**PROBLEM**
Extract the text of each of the following lines, word for word, with nothing changed.

**SOURCE MATERIAL**
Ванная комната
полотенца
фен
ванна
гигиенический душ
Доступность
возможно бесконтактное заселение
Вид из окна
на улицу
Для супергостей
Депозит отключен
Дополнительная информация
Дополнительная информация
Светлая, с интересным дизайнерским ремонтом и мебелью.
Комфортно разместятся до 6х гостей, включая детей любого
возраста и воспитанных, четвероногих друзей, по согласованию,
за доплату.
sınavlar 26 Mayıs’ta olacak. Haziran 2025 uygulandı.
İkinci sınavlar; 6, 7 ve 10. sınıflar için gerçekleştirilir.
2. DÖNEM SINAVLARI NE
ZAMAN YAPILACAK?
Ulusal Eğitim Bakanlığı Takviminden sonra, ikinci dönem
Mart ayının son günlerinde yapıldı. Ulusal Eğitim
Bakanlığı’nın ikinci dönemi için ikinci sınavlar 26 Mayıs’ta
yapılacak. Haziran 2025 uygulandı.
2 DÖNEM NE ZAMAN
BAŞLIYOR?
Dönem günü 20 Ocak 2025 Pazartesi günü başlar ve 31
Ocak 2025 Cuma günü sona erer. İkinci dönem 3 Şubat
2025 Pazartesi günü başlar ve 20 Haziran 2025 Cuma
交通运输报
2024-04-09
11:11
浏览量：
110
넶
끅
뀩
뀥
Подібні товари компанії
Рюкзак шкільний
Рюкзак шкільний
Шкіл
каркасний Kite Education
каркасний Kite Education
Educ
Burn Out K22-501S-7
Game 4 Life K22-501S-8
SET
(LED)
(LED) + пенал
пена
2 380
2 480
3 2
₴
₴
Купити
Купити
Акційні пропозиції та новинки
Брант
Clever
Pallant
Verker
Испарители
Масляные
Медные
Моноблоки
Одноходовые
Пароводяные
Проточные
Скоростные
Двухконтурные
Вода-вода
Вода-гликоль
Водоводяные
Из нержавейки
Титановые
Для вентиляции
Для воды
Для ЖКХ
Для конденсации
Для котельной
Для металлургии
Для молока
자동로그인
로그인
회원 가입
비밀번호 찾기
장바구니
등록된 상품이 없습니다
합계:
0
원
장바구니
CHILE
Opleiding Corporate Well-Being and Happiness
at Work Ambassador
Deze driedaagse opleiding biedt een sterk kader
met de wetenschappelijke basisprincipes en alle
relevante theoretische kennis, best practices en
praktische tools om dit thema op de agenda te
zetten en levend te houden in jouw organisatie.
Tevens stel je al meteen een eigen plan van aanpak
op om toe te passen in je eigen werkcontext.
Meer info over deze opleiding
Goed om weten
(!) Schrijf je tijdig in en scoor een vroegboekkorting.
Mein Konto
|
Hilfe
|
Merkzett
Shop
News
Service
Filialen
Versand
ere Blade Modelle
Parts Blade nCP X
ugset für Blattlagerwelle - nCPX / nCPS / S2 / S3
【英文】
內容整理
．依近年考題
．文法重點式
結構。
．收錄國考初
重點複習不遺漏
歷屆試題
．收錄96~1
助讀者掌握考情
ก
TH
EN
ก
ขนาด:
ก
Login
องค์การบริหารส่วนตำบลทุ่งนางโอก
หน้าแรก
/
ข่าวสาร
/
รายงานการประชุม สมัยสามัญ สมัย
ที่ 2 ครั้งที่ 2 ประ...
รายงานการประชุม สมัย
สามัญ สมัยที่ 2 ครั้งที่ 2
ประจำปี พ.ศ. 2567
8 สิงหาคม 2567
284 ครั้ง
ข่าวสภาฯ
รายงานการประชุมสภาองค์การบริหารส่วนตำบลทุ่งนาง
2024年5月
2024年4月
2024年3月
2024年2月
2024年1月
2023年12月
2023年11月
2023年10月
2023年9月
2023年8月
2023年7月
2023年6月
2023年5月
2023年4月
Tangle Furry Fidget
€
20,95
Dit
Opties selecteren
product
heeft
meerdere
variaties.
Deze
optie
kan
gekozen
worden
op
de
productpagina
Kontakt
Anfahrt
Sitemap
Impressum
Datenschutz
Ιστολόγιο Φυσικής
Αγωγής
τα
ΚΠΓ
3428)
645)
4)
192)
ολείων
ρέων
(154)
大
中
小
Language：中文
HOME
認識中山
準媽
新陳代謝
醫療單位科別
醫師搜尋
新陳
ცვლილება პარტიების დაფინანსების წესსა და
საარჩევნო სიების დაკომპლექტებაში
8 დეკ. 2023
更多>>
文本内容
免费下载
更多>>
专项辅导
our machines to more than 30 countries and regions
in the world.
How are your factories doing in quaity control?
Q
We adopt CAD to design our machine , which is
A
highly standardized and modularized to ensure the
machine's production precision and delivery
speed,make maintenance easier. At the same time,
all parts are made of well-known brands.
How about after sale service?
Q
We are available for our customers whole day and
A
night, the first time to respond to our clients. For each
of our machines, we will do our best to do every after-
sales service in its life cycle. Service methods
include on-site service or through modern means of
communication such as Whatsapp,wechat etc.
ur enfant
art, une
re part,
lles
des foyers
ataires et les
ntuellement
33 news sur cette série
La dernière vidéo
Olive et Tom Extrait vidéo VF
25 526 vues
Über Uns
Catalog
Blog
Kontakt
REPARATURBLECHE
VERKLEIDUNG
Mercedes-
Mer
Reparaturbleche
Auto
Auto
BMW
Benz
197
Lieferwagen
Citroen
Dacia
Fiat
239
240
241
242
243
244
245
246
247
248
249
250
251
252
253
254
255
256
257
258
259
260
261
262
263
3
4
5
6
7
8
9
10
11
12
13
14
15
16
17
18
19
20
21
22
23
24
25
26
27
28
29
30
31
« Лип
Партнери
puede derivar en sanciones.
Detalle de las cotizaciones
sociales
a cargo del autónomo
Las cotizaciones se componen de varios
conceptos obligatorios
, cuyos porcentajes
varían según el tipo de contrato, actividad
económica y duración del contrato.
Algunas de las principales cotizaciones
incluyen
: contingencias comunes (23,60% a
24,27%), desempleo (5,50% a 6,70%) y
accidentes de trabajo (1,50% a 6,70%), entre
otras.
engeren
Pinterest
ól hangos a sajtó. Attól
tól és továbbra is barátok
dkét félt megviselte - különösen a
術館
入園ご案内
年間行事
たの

**RESPONSE BOX**
Ванная комната
полотенца
фен
ванна
гигиенический душ
Доступность
возможно бесконтактное заселение
Вид из окна
на улицу
Для супергостей
Депозит отключен
Дополнительная информация
Дополнительная информация
Светлая, с интересным дизайнерским ремонтом и мебелью.
Комфортно разместятся до 6х гостей, включая детей любого
возраста и воспитанных, четвероногих друзей, по согласованию,
за доплату.
sınavlar 26 Mayıs’ta olacak. Haziran 2025 uygulandı.
İkinci sınavlar; 6, 7 ve 10. sınıflar için gerçekleştirilir.
2. DÖNEM SINAVLARI NE
ZAMAN YAPILACAK?
Ulusal Eğitim Bakanlığı Takviminden sonra, ikinci dönem
Mart ayının son günlerinde yapıldı. Ulusal Eğitim
Bakanlığı’nın ikinci dönemi için ikinci sınavlar 26 Mayıs’ta
yapılacak. Haziran 2025 uygulandı.
2 DÖNEM NE ZAMAN
BAŞLIYOR?
Dönem günü 20 Ocak 2025 Pazartesi günü başlar ve 31
Ocak 2025 Cuma günü sona erer. İkinci dönem 3 Şubat
2025 Pazartesi günü başlar ve 20 Haziran 2025 Cuma
交通运输报
2024-04-09
11:11
浏览量：
110
넶
끅
뀩
뀥
Подібні товари компанії
Рюкзак шкільний
Рюкзак шкільний
Шкіл
каркасний Kite Education
каркасний Kite Education
Educ
Burn Out K22-501S-7
Game 4 Life K22-501S-8
SET
(LED)
(LED) + пенал
пена
2 380
2 480
3 2
₴
₴
Купити
Купити
Акційні пропозиції та новинки
Брант
Clever
Pallant
Verker
Испарители
Масляные
Медные
Моноблоки
Одноходовые
Пароводяные
Проточные
Скоростные
Двухконтурные
Вода-вода
Вода-гликоль
Водоводяные
Из нержавейки
Титановые
Для вентиляции
Для воды
Для ЖКХ
Для конденсации
Для котельной
Для металлургии
Для молока
자동로그인
로그인
회원 가입
비밀번호 찾기
장바구니
등록된 상품이 없습니다
합계:
0
원
장바구니
CHILE
Opleiding Corporate Well-Being and Happiness
at Work Ambassador
Deze driedaagse opleiding biedt een sterk kader
met de wetenschappelijke basisprincipes en alle
relevante theoretische kennis, best practices en
praktische tools om dit thema op de agenda te
zetten en levend te houden in jouw organisatie.
Tevens stel je al meteen een eigen plan van aanpak
op om toe te passen in je eigen werkcontext.
Meer info over deze opleiding
Goed om weten
(!) Schrijf je tijdig in en scoor een vroegboekkorting.
Mein Konto
|
Hilfe
|
Merkzett
Shop
News
Service
Filialen
Versand
ere Blade Modelle
Parts Blade nCP X
ugset für Blattlagerwelle - nCPX / nCPS / S2 / S3
【英文】
內容整理
．依近年考題
．文法重點式
結構。
．收錄國考初
重點複習不遺漏
歷屆試題
．收錄96~1
助讀者掌握考情
ก
TH
EN
ก
ขนาด:
ก
Login
องค์การบริหารส่วนตำบลทุ่งนางโอก
หน้าแรก
/
ข่าวสาร
/
รายงานการประชุม สมัยสามัญ สมัย
ที่ 2 ครั้งที่ 2 ประ...
รายงานการประชุม สมัย
สามัญ สมัยที่ 2 ครั้งที่ 2
ประจำปี พ.ศ. 2567
8 สิงหาคม 2567
284 ครั้ง
ข่าวสภาฯ
รายงานการประชุมสภาองค์การบริหารส่วนตำบลทุ่งนาง
2024年5月
2024年4月
2024年3月
2024年2月
2024年1月
2023年12月
2023年11月
2023年10月
2023年9月
2023年8月
2023年7月
2023年6月
2023年5月
2023年4月
Tangle Furry Fidget
€
20,95
Dit
Opties selecteren
product
heeft
meerdere
variaties.
Deze
optie
kan
gekozen
worden
op
de
productpagina
Kontakt
Anfahrt
Sitemap
Impressum
Datenschutz
Ιστολόγιο Φυσικής
Αγωγής
τα
ΚΠΓ
3428)
645)
4)
192)
ολείων
ρέων
(154)
大
中
小
Language：中文
HOME
認識中山
準媽
新陳代謝
醫療單位科別
醫師搜尋
新陳
ცვლილება პარტიების დაფინანსების წესსა და
საარჩევნო სიების დაკომპლექტებაში
8 დეკ. 2023
更多>>
文本内容
免费下载
更多>>
专项辅导
our machines to more than 30 countries and regions
in the world.
How are your factories doing in quaity control?
Q
We adopt CAD to design our machine , which is
A
highly standardized and modularized to ensure the
machine's production precision and delivery
speed,make maintenance easier. At the same time,
all parts are made of well-known brands.
How about after sale service?
Q
We are available for our customers whole day and
A
night, the first time to respond to our clients. For each
of our machines, we will do our best to do every after-
sales service in its life cycle. Service methods
include on-site service or through modern means of
communication such as Whatsapp,wechat etc.
ur enfant
art, une
re part,
lles
des foyers
ataires et les
ntuellement
33 news sur cette série
La dernière vidéo
Olive et Tom Extrait vidéo VF
25 526 vues
Über Uns
Catalog
Blog
Kontakt
REPARATURBLECHE
VERKLEIDUNG
Mercedes-
Mer
Reparaturbleche
Auto
Auto
BMW
Benz
197
Lieferwagen
Citroen
Dacia
Fiat
239
240
241
242
243
244
245
246
247
248
249
250
251
252
253
254
255
256
257
258
259
260
261
262
263
3
4
5
6
7
8
9
10
11
12
13
14
15
16
17
18
19
20
21
22
23
24
25
26
27
28
29
30
31
« Лип
Партнери
puede derivar en sanciones.
Detalle de las cotizaciones
sociales
a cargo del autónomo
Las cotizaciones se componen de varios
conceptos obligatorios
, cuyos porcentajes
varían según el tipo de contrato, actividad
económica y duración del contrato.
Algunas de las principales cotizaciones
incluyen
: contingencias comunes (23,60% a
24,27%), desempleo (5,50% a 6,70%) y
accidentes de trabajo (1,50% a 6,70%), entre
otras.
engeren
Pinterest
ól hangos a sajtó. Attól
tól és továbbra is barátok
dkét félt megviselte - különösen a
術館
入園ご案内
年間行事
たの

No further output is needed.